If you have read these posts for a few years, you know that I strongly prefer to value equity interests based on cash flow to them. This lets me directly calculate and demonstrate cash-on-cash return on investment (the third part of the justification of purchase test). It also lets me sidestep using WACC, because I explicitly forecast the level of debt each year.
My financial forecasting model is probably just like yours. Mechanically, we iteratively input the projected level of (short- and long-term) debt each year until cash (the residual that makes the balance sheet balance) is zero or some specified minimum / maximum value. It is the last assumption we input.
If we do it this way, we are making an important implicit assumption: the policy is to minimize debt each year. That is one of many possible strategies:
- The business could be debt-free in the last historical year, might not require any debt in the future, and the control owner may be debt-averse (even though prudent borrowing could increase return on equity, if the cost of debt is less than return on assets). In other words, the business will remain debt-free.
- The business may carry some debt or need some in the future, but the control owner wants to minimize it. This is the strategy outlined in the second paragraph of this post.
- Same as (2), but the control owner wants to maximize it in the short run. By this, I mean the business will borrow as much as it can using an asset-based facility (e.g., 80% of receivables under 60 days, etc.).
- Same as (2), but the control owner wants to maximize it in the long run. By this, I mean the business will borrow as much as it can using both an asset-based facility and term loans supported by fixed assets and cash flow.

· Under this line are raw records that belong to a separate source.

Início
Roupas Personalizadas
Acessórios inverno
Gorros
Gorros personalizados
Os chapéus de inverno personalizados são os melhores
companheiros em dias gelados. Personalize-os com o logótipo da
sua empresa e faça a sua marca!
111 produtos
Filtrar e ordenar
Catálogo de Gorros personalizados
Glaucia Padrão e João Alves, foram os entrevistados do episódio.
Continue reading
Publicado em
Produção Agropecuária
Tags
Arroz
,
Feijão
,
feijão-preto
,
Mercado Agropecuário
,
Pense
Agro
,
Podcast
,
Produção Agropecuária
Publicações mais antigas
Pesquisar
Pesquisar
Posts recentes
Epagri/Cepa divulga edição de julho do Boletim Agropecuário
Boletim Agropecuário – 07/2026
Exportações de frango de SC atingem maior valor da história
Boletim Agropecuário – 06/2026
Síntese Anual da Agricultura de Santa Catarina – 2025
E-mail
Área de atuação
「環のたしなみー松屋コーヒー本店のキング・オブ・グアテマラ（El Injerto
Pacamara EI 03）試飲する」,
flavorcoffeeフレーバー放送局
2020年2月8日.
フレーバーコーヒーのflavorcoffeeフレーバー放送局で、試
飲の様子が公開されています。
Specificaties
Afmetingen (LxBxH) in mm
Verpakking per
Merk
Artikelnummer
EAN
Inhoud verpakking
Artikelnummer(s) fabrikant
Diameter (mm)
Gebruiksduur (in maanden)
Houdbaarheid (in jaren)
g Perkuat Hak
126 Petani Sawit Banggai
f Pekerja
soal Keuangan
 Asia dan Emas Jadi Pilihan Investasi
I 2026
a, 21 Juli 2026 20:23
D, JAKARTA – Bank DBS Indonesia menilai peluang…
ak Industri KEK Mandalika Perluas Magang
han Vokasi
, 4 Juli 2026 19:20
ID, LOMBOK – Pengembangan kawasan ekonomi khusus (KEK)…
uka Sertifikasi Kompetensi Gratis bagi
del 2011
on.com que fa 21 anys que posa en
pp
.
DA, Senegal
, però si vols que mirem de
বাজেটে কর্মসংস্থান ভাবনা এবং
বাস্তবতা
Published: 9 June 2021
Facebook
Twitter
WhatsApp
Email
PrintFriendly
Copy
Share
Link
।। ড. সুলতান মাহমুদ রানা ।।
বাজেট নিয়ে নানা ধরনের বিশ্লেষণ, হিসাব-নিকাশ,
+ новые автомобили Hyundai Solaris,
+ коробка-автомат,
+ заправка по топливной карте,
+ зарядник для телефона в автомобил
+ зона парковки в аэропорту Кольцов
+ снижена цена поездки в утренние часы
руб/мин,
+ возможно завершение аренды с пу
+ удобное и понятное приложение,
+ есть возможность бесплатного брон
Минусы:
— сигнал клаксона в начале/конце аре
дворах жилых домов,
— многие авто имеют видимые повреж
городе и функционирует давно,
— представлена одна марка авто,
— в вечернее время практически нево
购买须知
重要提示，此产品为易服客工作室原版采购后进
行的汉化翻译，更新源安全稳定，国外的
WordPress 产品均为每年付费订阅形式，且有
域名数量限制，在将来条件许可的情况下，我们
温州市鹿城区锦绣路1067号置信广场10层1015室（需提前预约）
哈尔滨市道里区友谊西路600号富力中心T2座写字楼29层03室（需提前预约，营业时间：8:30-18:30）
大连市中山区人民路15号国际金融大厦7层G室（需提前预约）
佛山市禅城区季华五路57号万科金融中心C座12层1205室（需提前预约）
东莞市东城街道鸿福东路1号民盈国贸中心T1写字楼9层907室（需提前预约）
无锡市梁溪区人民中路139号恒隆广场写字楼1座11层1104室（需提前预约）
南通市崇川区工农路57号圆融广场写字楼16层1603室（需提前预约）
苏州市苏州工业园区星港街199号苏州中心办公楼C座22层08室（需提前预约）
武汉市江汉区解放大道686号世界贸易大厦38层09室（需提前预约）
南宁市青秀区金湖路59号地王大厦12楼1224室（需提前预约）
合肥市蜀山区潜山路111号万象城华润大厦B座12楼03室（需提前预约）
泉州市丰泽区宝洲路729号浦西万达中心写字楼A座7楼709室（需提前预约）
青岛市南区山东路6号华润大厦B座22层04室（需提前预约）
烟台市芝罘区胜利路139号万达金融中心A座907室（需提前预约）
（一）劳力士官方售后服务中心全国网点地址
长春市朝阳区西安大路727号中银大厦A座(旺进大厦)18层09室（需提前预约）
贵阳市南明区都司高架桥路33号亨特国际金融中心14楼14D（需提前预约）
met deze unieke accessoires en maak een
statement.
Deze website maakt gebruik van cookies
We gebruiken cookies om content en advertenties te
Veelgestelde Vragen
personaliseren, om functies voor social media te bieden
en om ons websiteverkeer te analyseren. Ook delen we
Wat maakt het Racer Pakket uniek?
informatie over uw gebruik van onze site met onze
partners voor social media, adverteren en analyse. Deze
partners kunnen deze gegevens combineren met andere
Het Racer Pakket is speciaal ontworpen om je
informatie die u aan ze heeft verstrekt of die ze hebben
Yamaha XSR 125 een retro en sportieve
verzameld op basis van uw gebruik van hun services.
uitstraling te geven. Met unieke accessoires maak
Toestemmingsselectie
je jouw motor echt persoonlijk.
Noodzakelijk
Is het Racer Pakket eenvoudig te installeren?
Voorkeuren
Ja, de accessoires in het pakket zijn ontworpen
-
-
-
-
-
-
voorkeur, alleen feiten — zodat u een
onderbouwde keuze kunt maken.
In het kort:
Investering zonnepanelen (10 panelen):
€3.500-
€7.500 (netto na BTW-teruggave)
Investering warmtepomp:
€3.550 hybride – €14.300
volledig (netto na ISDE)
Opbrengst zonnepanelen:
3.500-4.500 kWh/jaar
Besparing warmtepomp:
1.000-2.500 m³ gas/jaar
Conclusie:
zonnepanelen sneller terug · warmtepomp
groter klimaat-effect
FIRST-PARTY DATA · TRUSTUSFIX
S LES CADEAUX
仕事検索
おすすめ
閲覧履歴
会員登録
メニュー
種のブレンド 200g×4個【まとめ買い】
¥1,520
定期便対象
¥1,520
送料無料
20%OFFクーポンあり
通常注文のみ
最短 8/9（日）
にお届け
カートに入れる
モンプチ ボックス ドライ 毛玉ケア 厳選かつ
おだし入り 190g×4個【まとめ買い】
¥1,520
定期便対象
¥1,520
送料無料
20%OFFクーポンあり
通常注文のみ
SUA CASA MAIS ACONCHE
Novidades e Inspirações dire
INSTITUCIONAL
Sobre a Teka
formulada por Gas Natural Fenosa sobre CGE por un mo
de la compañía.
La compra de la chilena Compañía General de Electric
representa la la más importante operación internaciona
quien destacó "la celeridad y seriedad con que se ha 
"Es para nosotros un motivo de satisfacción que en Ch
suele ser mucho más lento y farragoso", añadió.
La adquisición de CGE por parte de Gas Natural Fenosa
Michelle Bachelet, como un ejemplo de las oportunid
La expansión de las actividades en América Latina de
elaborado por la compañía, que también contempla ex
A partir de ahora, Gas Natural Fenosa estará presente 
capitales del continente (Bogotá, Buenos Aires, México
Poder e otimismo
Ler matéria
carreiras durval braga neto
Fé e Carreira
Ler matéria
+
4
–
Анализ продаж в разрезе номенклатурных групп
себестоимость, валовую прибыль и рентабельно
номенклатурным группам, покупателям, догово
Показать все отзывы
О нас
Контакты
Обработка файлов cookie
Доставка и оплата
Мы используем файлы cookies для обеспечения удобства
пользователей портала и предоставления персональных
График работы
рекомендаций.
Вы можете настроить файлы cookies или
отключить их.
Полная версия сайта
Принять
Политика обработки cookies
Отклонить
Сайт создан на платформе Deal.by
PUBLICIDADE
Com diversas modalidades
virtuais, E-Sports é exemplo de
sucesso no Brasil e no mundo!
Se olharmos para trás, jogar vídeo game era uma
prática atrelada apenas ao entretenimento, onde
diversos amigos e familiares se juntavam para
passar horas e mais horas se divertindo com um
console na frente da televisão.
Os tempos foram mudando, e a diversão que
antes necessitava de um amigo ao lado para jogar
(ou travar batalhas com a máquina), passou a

These four strategies cover the extremes of from no to maximum debt. Three other possible ones fall somewhere in between the extremes, depending on case facts:
- The business has debt but pays it down as scheduled.
- The business borrows at historical industry averages (say of debt to equity). The problem here is determining whether historical averages will apply to the future and whether they are sensible for the subject.
- Debt levels as specified by the control owner (assuming they are feasible).
In all strategies, we have to consider the control owner’s plans and preferences; they, not the minority owners, decide debt policy. If additional equity capital is going to be needed, we have to consider that as well.
This looks a lot more complicated than it really is! A few on-point questions answered by the control owner will usually narrow down the possible strategies to one or maybe two. In my experience, most business owners opt for strategies 1, 2, or 5, and few (except for real estate owners) opt for 3 or 4. I have never encountered an owner who follows strategy 6, and only a few who follow 7.